Text block:
Eat For The Planet: At The Table with Thomasina Miers
Tommi Miers is a fierce advocate of eating for the planet. Since winning Masterchef and founding Wahaca back in 2007, she has paid homage to the vegetable rich Mexican diet using seasonal British ingredients, with a strong focus on eating good quality, sustainably sourced produce. Through her work with Soil Association and Chefs in Schools she highlights the need for everyone to have access to good quality ingredients and an understanding of how our food is grown, and she has a lot of fun doing it. We sat down with Tommi to chat about her food philosophy, how the Mexican diet inspired her work and how thinking about the impact of food on our soils is part of celebrating the sheer joy of cooking.
Tommi, tell us a little bit about yourself — where did your journey in food and cooking begin?

Record set:
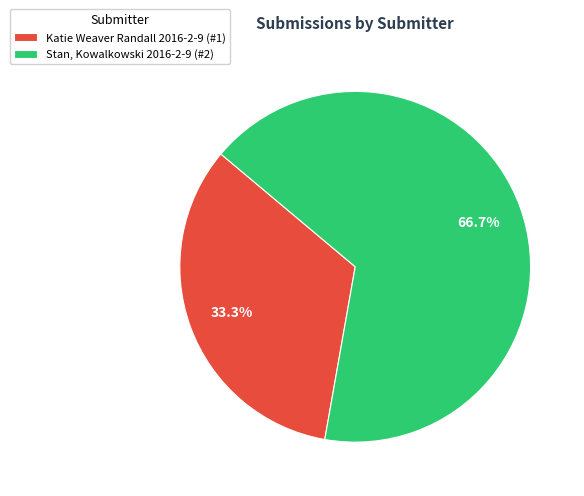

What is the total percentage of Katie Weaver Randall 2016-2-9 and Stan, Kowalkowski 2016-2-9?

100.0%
==
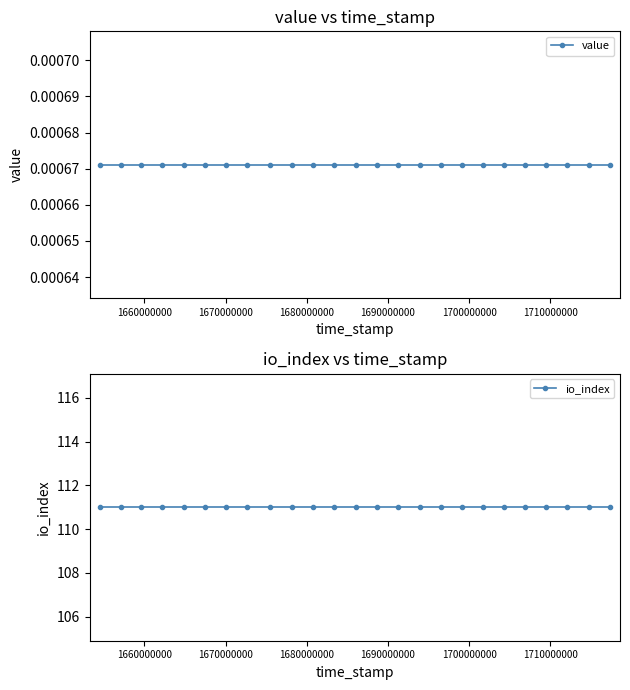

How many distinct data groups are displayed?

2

Exercise aim:
According to the Thomasina Miers interview, in what year did she win Masterchef and found Wahaca?

Finished task:
2007